Final Answer:
a) The solubility of AgSeCN in solutions with a cation concentration of 0.030 M is approximately 1.33 x 10⁻⁷ M.
b) The solubility of RaSO4 in solutions with a cation concentration of 0.030 M is approximately 6.6 x 10⁻⁶ M.
Step-by-step explanation:
The solubility of salts depends on the equilibrium constant of the dissolution reaction, often represented as Ksp. For both AgSeCN and RaSO4, the dissolution reactions are as follows:
a) AgSeCN ⇄ Ag^+ + SeCN^-
b) RaSO_4 ⇆ s Ra^2+ + SO_4^2-
The equilibrium expression for these reactions is given by the product of the ion concentrations, which can be expressed as follows:
a) K_sp = [Ag^+][SeCN^-]
b) K_sp = [Ra^2+][SO_4^2-]
Given that we know the concentration of one of the ions (Ag^+ or Ra^2+) and want to find the solubility of the salt, we can set up an expression in terms of the unknown ion concentration.

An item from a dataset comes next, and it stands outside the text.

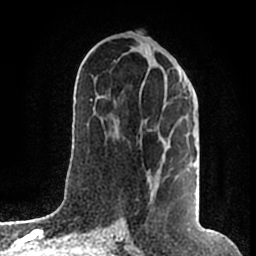
Breast MRI (dynamic contrast-enhanced), one axial slice. Slice 87 of 200 in the series (ordered by position). Cropped to one breast. Dynamic contrast-enhanced series, time point 2 of 7 at this slice position (early post-contrast). 1.5 T. TE 2.2 ms, TR 4.6 ms. 0.8 mm slice thickness. 256 × 256 image matrix, field of view 160 × 160 mm. Female patient.
Annotated regions visible in this slice (semi-automatic segmentation, software-assisted and operator-edited):
- enhancing-tissue mask used for the functional tumour volume (all voxels passing the contrast-enhancement thresholds inside the analysis volume; usually the tumour): box from (x=150, y=70) to (x=182, y=205) px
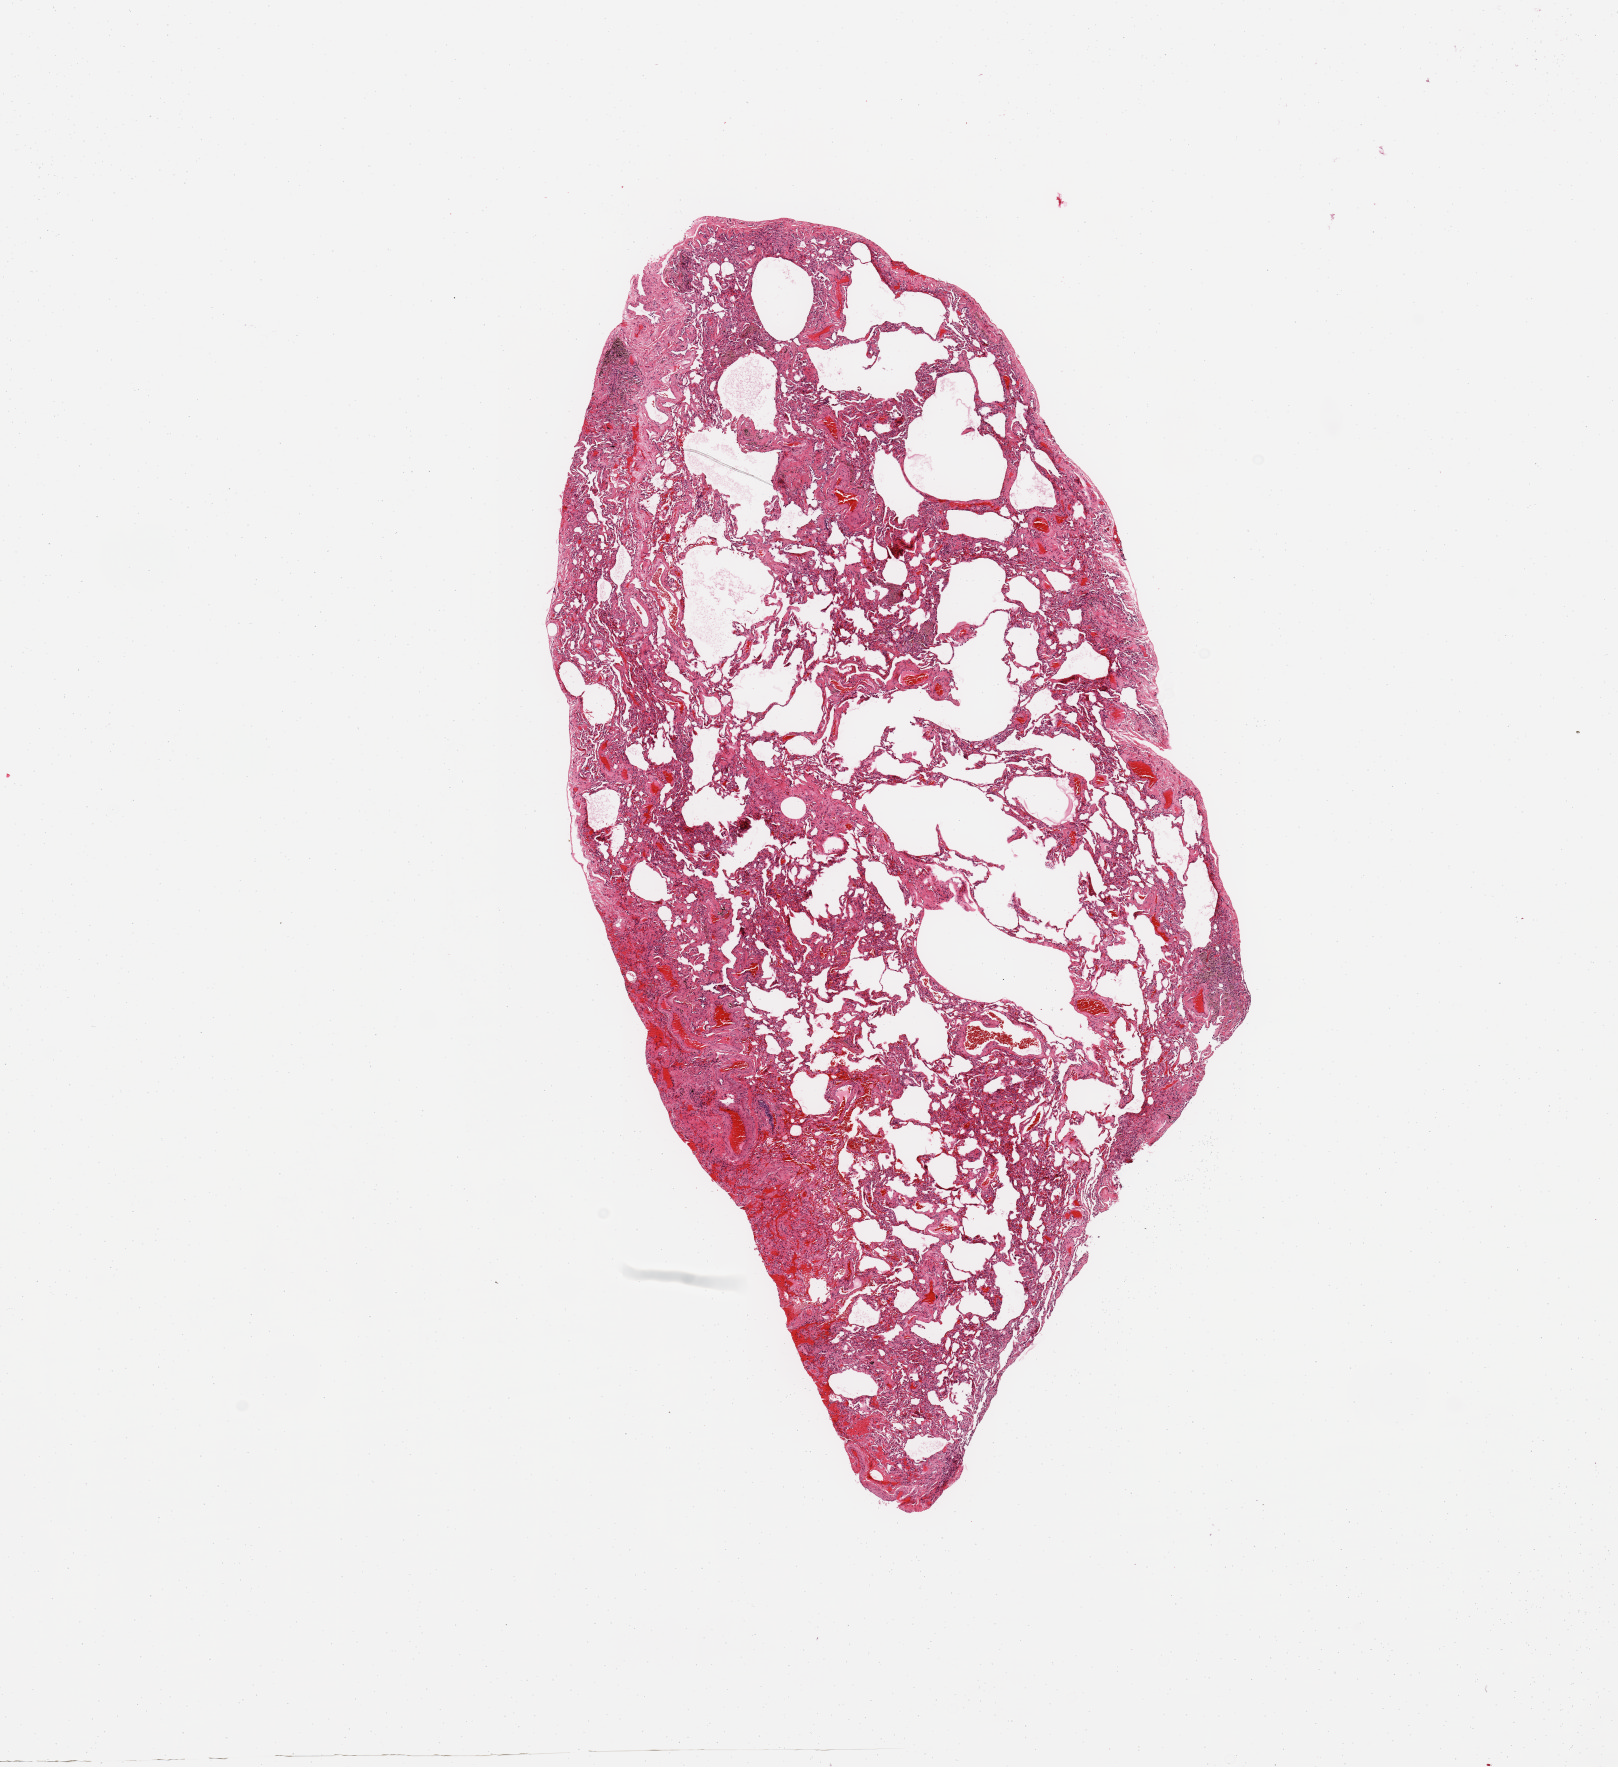
Digitized H&E-stained tissue section (whole slide), whole scanned area (about 12.8 x 14.0 mm) shown as a low-resolution overview. Normal (non-tumour) tissue sample, sampled site: lung. Patient: female, age 58 years.
This section: normal (non-tumour) tissue from the same patient. Patient diagnosis: Adenocarcinoma, NOS.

Solving for this concentration gives us the solubility.
For AgSeCN, if we let x be the concentration of Ag^+ and SeCN^-, the equilibrium expression becomes K_sp = x * x, and solving for x yields the solubility.
For RaSO4, the expression becomes K_sp = (0.030 + x) * x), where 0.030 M is the initial concentration of Ra^{2+}.
After solving these expressions, we find that the solubility of AgSeCN is approximately 1.33 x 10⁻⁷ M, and the solubility of RaSO4 is approximately 6.6 x 10⁻⁶ M in solutions with a cation concentration of 0.030 M.